Please transcribe the material from its first line through the line containing "de Willie City.", including both ends.

··· Input ···

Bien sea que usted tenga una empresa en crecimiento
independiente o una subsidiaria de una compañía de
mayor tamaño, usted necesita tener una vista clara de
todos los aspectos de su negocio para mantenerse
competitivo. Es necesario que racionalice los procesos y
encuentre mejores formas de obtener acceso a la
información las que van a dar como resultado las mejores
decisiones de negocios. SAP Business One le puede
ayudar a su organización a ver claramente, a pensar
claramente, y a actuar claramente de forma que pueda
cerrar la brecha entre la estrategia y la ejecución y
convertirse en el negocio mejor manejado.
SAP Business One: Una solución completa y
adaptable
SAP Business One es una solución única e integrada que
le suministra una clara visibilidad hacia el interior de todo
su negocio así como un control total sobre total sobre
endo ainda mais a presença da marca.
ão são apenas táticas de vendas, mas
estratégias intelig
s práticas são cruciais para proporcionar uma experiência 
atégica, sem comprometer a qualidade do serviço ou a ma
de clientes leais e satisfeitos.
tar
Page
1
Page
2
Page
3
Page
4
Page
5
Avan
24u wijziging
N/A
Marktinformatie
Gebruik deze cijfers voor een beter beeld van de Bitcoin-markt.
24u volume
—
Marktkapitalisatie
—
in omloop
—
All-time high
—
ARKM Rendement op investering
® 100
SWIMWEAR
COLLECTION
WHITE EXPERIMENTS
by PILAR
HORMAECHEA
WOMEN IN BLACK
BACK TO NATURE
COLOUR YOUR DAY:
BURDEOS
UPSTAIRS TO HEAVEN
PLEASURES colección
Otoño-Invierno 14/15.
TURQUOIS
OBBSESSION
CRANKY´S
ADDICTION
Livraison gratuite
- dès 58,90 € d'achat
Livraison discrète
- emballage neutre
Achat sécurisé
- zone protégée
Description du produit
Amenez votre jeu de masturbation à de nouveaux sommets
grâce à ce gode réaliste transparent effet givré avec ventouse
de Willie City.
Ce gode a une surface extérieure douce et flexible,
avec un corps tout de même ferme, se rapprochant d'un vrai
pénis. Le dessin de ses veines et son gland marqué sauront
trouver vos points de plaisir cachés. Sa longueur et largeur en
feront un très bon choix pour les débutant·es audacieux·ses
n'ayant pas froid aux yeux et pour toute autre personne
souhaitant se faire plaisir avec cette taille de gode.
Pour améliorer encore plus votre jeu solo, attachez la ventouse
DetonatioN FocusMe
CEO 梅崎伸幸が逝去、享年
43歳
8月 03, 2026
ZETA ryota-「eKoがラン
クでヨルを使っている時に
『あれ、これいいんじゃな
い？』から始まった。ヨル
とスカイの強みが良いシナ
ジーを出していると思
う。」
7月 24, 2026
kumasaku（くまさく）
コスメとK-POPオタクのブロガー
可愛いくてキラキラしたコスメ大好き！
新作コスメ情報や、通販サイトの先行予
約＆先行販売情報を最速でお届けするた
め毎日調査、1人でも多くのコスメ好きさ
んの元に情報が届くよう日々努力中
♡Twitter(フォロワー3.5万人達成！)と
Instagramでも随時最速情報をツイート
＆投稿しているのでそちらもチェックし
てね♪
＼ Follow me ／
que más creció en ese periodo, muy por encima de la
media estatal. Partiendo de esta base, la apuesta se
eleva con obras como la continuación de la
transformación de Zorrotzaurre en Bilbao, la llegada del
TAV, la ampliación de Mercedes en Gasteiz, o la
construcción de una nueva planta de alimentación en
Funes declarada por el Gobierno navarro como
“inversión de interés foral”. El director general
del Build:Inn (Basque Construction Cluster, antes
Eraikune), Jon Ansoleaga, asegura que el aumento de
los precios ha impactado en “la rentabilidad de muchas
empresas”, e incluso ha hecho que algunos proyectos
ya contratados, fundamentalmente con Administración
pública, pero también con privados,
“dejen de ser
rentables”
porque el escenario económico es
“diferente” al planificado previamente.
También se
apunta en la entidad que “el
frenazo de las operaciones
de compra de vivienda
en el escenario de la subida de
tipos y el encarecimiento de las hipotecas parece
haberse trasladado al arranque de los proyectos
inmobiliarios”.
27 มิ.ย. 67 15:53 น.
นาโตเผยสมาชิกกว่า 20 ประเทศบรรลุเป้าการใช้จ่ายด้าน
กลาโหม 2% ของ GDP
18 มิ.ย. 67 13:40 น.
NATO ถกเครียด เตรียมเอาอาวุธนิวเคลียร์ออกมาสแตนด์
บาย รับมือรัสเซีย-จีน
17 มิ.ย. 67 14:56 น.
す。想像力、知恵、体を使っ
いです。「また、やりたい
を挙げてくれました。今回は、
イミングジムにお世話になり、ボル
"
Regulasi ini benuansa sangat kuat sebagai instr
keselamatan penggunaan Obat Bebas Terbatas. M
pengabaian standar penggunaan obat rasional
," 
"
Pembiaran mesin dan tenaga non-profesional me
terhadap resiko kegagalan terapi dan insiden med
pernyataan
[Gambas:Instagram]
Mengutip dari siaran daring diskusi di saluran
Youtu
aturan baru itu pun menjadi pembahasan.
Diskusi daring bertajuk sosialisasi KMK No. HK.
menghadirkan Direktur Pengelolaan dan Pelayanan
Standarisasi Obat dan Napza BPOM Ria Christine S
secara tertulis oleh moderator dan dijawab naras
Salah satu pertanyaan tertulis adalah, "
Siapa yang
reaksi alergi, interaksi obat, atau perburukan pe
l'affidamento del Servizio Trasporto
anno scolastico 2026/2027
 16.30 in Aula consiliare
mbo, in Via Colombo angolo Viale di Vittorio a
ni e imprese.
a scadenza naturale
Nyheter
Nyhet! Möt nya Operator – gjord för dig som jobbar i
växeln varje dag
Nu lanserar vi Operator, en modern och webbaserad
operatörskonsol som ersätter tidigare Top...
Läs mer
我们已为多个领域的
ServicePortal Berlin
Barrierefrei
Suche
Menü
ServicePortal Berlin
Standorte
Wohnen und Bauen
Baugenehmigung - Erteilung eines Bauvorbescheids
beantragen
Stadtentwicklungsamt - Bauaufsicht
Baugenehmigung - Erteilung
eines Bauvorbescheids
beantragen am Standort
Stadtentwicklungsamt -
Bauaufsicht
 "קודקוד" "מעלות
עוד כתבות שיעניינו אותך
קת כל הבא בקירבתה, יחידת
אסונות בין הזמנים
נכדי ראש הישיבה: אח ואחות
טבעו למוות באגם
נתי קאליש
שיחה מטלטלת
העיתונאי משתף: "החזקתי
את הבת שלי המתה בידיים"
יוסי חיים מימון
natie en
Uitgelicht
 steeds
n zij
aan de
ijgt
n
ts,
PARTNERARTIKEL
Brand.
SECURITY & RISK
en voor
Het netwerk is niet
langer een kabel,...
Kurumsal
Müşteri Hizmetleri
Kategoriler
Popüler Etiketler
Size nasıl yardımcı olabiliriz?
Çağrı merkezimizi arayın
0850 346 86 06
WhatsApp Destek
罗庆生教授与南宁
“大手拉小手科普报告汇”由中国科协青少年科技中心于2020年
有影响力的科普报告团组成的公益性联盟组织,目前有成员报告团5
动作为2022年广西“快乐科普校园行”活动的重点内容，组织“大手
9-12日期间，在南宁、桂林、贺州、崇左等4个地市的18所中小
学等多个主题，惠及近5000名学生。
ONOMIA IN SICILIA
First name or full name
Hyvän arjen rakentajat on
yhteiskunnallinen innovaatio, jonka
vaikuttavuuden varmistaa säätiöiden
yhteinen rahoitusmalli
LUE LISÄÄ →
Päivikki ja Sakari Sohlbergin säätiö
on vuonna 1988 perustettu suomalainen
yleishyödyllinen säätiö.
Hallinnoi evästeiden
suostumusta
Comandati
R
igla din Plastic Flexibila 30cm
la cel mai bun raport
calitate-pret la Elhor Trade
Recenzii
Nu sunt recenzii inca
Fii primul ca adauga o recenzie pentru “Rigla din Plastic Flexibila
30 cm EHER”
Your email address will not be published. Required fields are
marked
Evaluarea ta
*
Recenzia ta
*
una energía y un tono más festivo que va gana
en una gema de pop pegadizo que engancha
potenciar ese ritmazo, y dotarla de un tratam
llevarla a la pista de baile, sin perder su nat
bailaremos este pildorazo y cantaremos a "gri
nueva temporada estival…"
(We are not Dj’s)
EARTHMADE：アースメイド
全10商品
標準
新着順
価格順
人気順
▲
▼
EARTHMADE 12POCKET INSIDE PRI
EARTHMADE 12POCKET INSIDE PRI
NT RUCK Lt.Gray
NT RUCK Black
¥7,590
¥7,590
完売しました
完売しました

···

= Result of this exercise =
Bien sea que usted tenga una empresa en crecimiento
independiente o una subsidiaria de una compañía de
mayor tamaño, usted necesita tener una vista clara de
todos los aspectos de su negocio para mantenerse
competitivo. Es necesario que racionalice los procesos y
encuentre mejores formas de obtener acceso a la
información las que van a dar como resultado las mejores
decisiones de negocios. SAP Business One le puede
ayudar a su organización a ver claramente, a pensar
claramente, y a actuar claramente de forma que pueda
cerrar la brecha entre la estrategia y la ejecución y
convertirse en el negocio mejor manejado.
SAP Business One: Una solución completa y
adaptable
SAP Business One es una solución única e integrada que
le suministra una clara visibilidad hacia el interior de todo
su negocio así como un control total sobre total sobre
endo ainda mais a presença da marca.
ão são apenas táticas de vendas, mas
estratégias intelig
s práticas são cruciais para proporcionar uma experiência 
atégica, sem comprometer a qualidade do serviço ou a ma
de clientes leais e satisfeitos.
tar
Page
1
Page
2
Page
3
Page
4
Page
5
Avan
24u wijziging
N/A
Marktinformatie
Gebruik deze cijfers voor een beter beeld van de Bitcoin-markt.
24u volume
—
Marktkapitalisatie
—
in omloop
—
All-time high
—
ARKM Rendement op investering
® 100
SWIMWEAR
COLLECTION
WHITE EXPERIMENTS
by PILAR
HORMAECHEA
WOMEN IN BLACK
BACK TO NATURE
COLOUR YOUR DAY:
BURDEOS
UPSTAIRS TO HEAVEN
PLEASURES colección
Otoño-Invierno 14/15.
TURQUOIS
OBBSESSION
CRANKY´S
ADDICTION
Livraison gratuite
- dès 58,90 € d'achat
Livraison discrète
- emballage neutre
Achat sécurisé
- zone protégée
Description du produit
Amenez votre jeu de masturbation à de nouveaux sommets
grâce à ce gode réaliste transparent effet givré avec ventouse
de Willie City.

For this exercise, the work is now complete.